- Extract to read:
※ ※ ※

Tuesday, January 25, 2011

Brick Row Hits Brick Wall

Brick Row
Brick Row

 

"I will admit: it is fun to watch a city council rake a developer over the coals"
-- RT @imccanntx on Twitter

The city council is Richardson's. The developer is David Gleeson, representative for Richardson's Brick Row development. The fun is, perhaps, a guilty pleasure that Richardson may pay for later.

The city council turned down a request by the developers to change the mix of residential units in Brick Row, eliminating condos that won't sell and increasing the number of apartments that have a better chance of attracting tenants. Ian McCann has the details in The Dallas Morning News Richardson blog.

After the jump, looking at this from different angles.


To the extent that developers sold the council a bait and switch project, promising more than they knew the market would bear, all along intending to come back later (meaning today) and get council approval to change the mix, shame on them. They underestimated public opposition to apartments.

To the extent that the project is simply a victim of the overall economic downturn in general and the bust of the housing market in particular, shame on the city council. Blaming the victim may be the politically popular thing to do, but it won't turn Brick Row into an economically viable project.

※ ※ ※

- Short task: From the Brick Row post, copy word for word the passage starting at "The city council is" and ending at "opposition to apartments.".

- Recorded data:
※ ※ ※

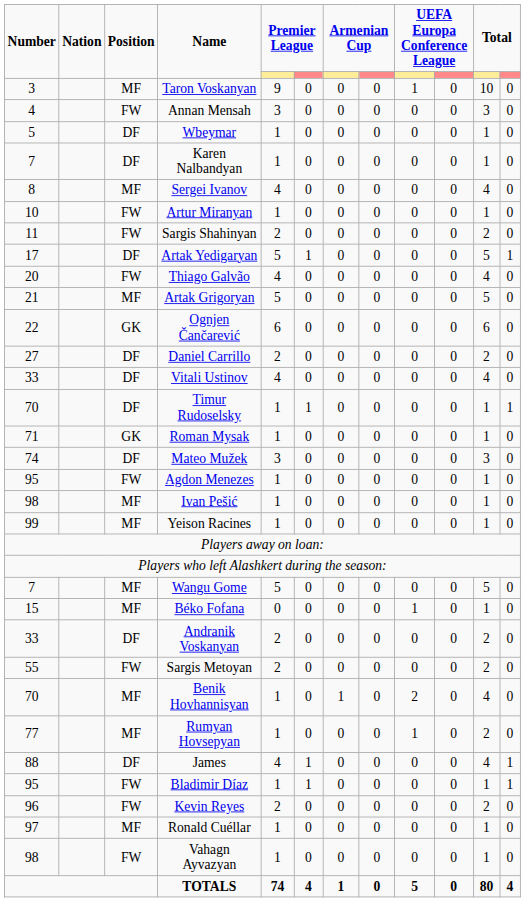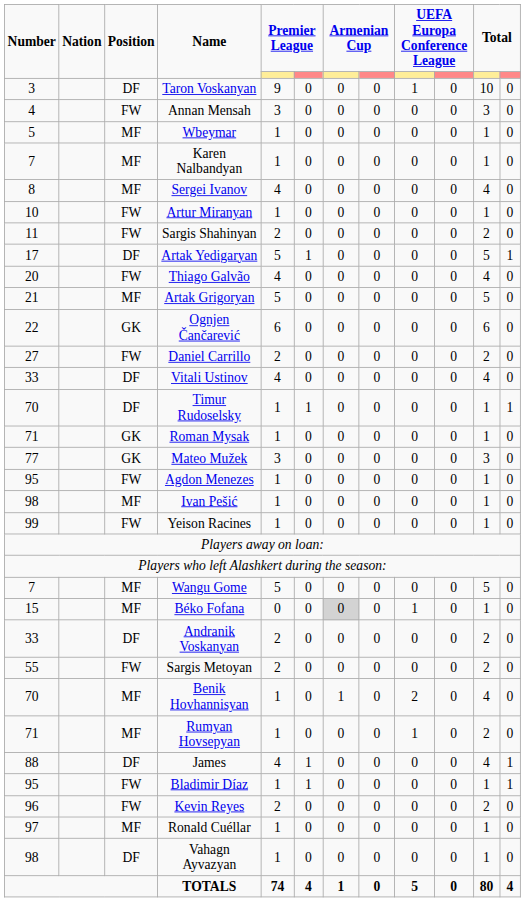Taron Voskanyan | Position: MF -> DF
Wbeymar | Position: DF -> MF
Karen Nalbandyan | Position: DF -> MF
Daniel Carrillo | Position: DF -> FW
Mateo Mužek | Number: 74 -> 77
Mateo Mužek | Position: DF -> GK
Yeison Racines | Position: MF -> FW
Béko Fofana | column 7: no background -> lightgrey background
Rumyan Hovsepyan | Number: 77 -> 71
Vahagn Ayvazyan | Position: FW -> DF
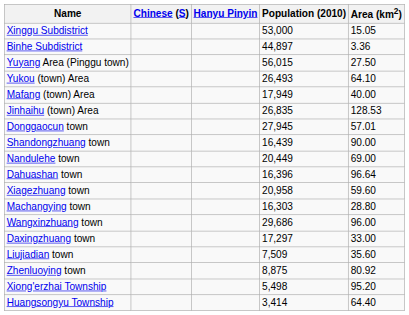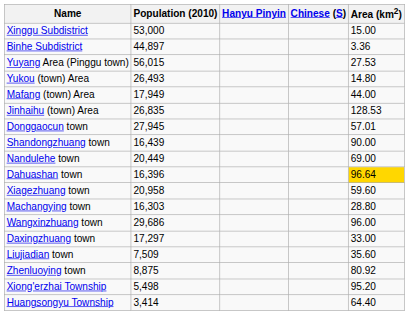columns swapped: Chinese (S) <-> Population (2010)
Xinggu Subdistrict | Area (km2): 15.05 -> 15.00
Yuyang Area (Pinggu town) | Area (km2): 27.50 -> 27.53
Yukou (town) Area | Area (km2): 64.10 -> 14.80
Mafang (town) Area | Area (km2): 40.00 -> 44.00
Dahuashan town | Area (km2): no background -> gold background
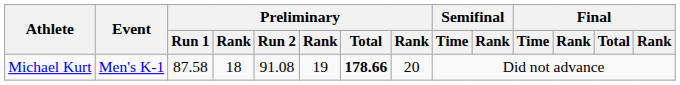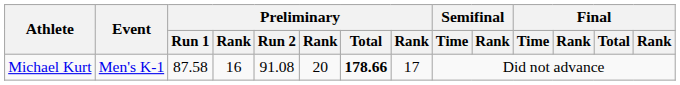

※ ※ ※

- Solved problem:
The city council is Richardson's. The developer is David Gleeson, representative for Richardson's Brick Row development. The fun is, perhaps, a guilty pleasure that Richardson may pay for later.

The city council turned down a request by the developers to change the mix of residential units in Brick Row, eliminating condos that won't sell and increasing the number of apartments that have a better chance of attracting tenants. Ian McCann has the details in The Dallas Morning News Richardson blog.

After the jump, looking at this from different angles.


To the extent that developers sold the council a bait and switch project, promising more than they knew the market would bear, all along intending to come back later (meaning today) and get council approval to change the mix, shame on them. They underestimated public opposition to apartments.